A warm bank holiday day in Hasting, walking with my boyfriend in the relenting heat didn’t help matters but I had been feeling slightly on edge, my anxiety intermittently intruding my day over the past week.
I suppose the political climate hasn’t helped, watching the news is starting to make me angry and upset and there seems no let-up in the disfranchisement of people like me. I also know autumn is coming and that is always associated with my mum’s death, it going to be four years since she died. Time has gone by very quickly and that scares me.
As I had said before, I have been having these silent moments but this has now transferred to my body reacting to my lack of communication, so on that day in Hasting walking I found myself crying and feeling worthless but also sense of relief, my whole body shaking, wrinkled face wet with tears and feeling weak and pathetic.

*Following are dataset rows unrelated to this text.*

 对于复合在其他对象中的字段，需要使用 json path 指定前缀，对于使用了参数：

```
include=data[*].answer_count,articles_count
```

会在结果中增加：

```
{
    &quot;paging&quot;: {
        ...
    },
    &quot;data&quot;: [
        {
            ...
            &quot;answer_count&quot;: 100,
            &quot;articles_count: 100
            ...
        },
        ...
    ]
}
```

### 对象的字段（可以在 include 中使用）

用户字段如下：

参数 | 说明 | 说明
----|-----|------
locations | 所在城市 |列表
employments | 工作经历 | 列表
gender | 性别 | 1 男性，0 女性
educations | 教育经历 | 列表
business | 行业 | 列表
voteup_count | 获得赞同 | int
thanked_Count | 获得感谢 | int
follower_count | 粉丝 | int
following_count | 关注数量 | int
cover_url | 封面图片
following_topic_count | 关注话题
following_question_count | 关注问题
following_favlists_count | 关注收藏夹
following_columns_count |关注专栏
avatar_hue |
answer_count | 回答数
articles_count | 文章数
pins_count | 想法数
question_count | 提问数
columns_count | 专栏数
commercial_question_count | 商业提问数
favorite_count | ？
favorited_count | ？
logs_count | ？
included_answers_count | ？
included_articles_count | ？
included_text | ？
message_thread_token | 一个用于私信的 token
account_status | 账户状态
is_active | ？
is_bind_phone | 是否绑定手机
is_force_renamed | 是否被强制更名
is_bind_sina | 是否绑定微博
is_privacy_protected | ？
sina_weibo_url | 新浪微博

Luckily I wasn’t alone and my boyfriend was very comforting but I was surprised that I cried, I suppose the anxiety that I had been harbouring had to come out somehow.

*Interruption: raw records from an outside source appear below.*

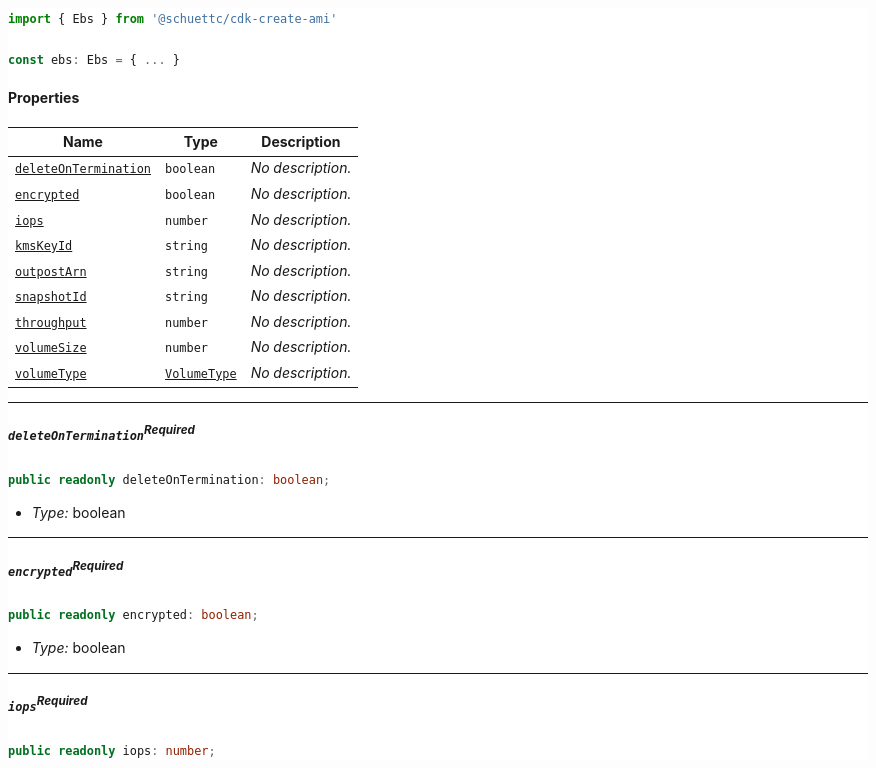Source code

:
```typescript
import { Ebs } from '@schuettc/cdk-create-ami'

const ebs: Ebs = { ... }
```

#### Properties <a name="Properties" id="Properties"></a>

| **Name** | **Type** | **Description** |
| --- | --- | --- |
| <code><a href="#@schuettc/cdk-create-ami.Ebs.property.deleteOnTermination">deleteOnTermination</a></code> | <code>boolean</code> | *No description.* |
| <code><a href="#@schuettc/cdk-create-ami.Ebs.property.encrypted">encrypted</a></code> | <code>boolean</code> | *No description.* |
| <code><a href="#@schuettc/cdk-create-ami.Ebs.property.iops">iops</a></code> | <code>number</code> | *No description.* |
| <code><a href="#@schuettc/cdk-create-ami.Ebs.property.kmsKeyId">kmsKeyId</a></code> | <code>string</code> | *No description.* |
| <code><a href="#@schuettc/cdk-create-ami.Ebs.property.outpostArn">outpostArn</a></code> | <code>string</code> | *No description.* |
| <code><a href="#@schuettc/cdk-create-ami.Ebs.property.snapshotId">snapshotId</a></code> | <code>string</code> | *No description.* |
| <code><a href="#@schuettc/cdk-create-ami.Ebs.property.throughput">throughput</a></code> | <code>number</code> | *No description.* |
| <code><a href="#@schuettc/cdk-create-ami.Ebs.property.volumeSize">volumeSize</a></code> | <code>number</code> | *No description.* |
| <code><a href="#@schuettc/cdk-create-ami.Ebs.property.volumeType">volumeType</a></code> | <code><a href="#@schuettc/cdk-create-ami.VolumeType">VolumeType</a></code> | *No description.* |

---

##### `deleteOnTermination`<sup>Required</sup> <a name="deleteOnTermination" id="@schuettc/cdk-create-ami.Ebs.property.deleteOnTermination"></a>

```typescript
public readonly deleteOnTermination: boolean;
```

- *Type:* boolean

---

##### `encrypted`<sup>Required</sup> <a name="encrypted" id="@schuettc/cdk-create-ami.Ebs.property.encrypted"></a>

```typescript
public readonly encrypted: boolean;
```

- *Type:* boolean

---

##### `iops`<sup>Required</sup> <a name="iops" id="@schuettc/cdk-create-ami.Ebs.property.iops"></a>

```typescript
public readonly iops: number;
```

For the past few days I have been feeling very emotional, I cried last night thinking about shadowy online of my future which was in my mind at the time, feeling like a failure and too old to try anymore I sort of morned for something that hadn’t happened yet.

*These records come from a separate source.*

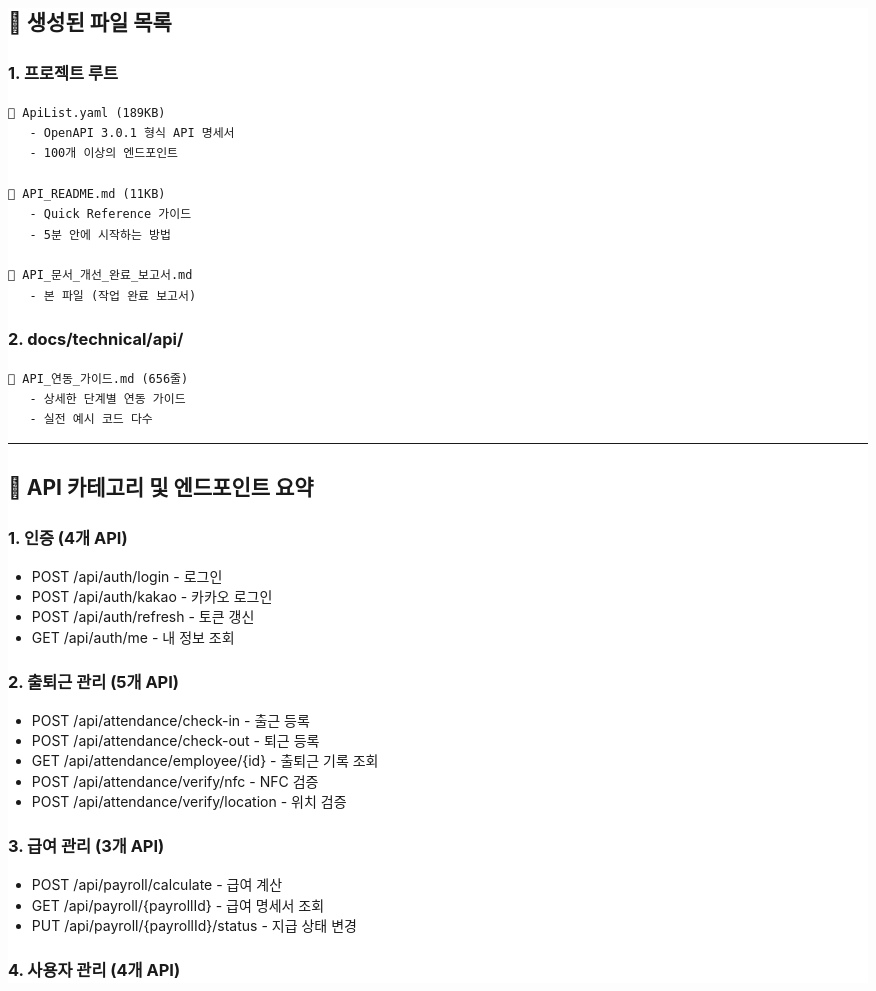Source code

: 
## 📁 생성된 파일 목록

### 1. 프로젝트 루트

```
📄 ApiList.yaml (189KB)
   - OpenAPI 3.0.1 형식 API 명세서
   - 100개 이상의 엔드포인트

📄 API_README.md (11KB)
   - Quick Reference 가이드
   - 5분 안에 시작하는 방법

📄 API_문서_개선_완료_보고서.md
   - 본 파일 (작업 완료 보고서)
```

### 2. docs/technical/api/

```
📄 API_연동_가이드.md (656줄)
   - 상세한 단계별 연동 가이드
   - 실전 예시 코드 다수
```

---

## 🎯 API 카테고리 및 엔드포인트 요약

### 1. 인증 (4개 API)

- POST /api/auth/login - 로그인
- POST /api/auth/kakao - 카카오 로그인
- POST /api/auth/refresh - 토큰 갱신
- GET /api/auth/me - 내 정보 조회

### 2. 출퇴근 관리 (5개 API)

- POST /api/attendance/check-in - 출근 등록
- POST /api/attendance/check-out - 퇴근 등록
- GET /api/attendance/employee/{id} - 출퇴근 기록 조회
- POST /api/attendance/verify/nfc - NFC 검증
- POST /api/attendance/verify/location - 위치 검증

### 3. 급여 관리 (3개 API)

- POST /api/payroll/calculate - 급여 계산
- GET /api/payroll/{payrollId} - 급여 명세서 조회
- PUT /api/payroll/{payrollId}/status - 지급 상태 변경

### 4. 사용자 관리 (4개 API)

My lack of confidence and feeling ultra sensitive has meant that I haven’t left the house in a couple of days, I enjoy the peace and sanctity of home as I am able to rest and not over think anything. I distract myself with chores and recently re-organised my wardrobe in anticipation with autumn which is slowly encroaching.
I remember this time last year my mental health started to nose dive and I found myself back on medication again, but I also met my boyfriend so it wasn't all bad but the majority of it was pretty awful if I’m honest. I really need to nee honest with myself if I’m going to try not to revert to back to what happened to me last year.
It’s a Saturday morning and I’m in bed looking out into my garden, my boyfriend is playing computer games on his laptop and I’m sipping tea and slowly waking up to face the warm autumnal glow which is beaming through the french doors into my bedroom. It’s chilly so I pull the duvet up to my waist and I snuggle deeper into my bed, music is playing in the background and I feel calm.
I treasure moments like this, I feel calm and well rested. I don’t feel that anxious, although I know I can use my anxiety to help me get through to days to do list which isn’t grilling or overwhelming. I know my anxiety will always be with me but I’m slowly learning to work with it rather than bury it and not acknowledge what’s going on.
Sitting here now and reflecting on what has come and with some awareness of the challenges ahead of me, as it’s been four years since my Mum died and it would have been her 60th birthday in October.
This year has been tough mentally and physically but if I sit back and think to how I was this time last year - despite everything I am in a better space and I am progressing well within my life. I suppose this makes me feel hopeful and I need to remember this more ofter which is hard when I’m within the grips of my anxiety which means that I lose perspective and I can’t see through the fog that evades any rationale thought.
Autumn/winter are usually the roughest part of the year for me, this time last year I was very depressed and started taking my medication again and I was in a dark space which felt endless. I do feel that I have a better understanding of myself my mental health and I all I can promise myself is that I will keep working to not let myself get overwhelmed by my mental health problems and when I do feel anxious that I need to seek help - I have a good support network and I’m grateful for that.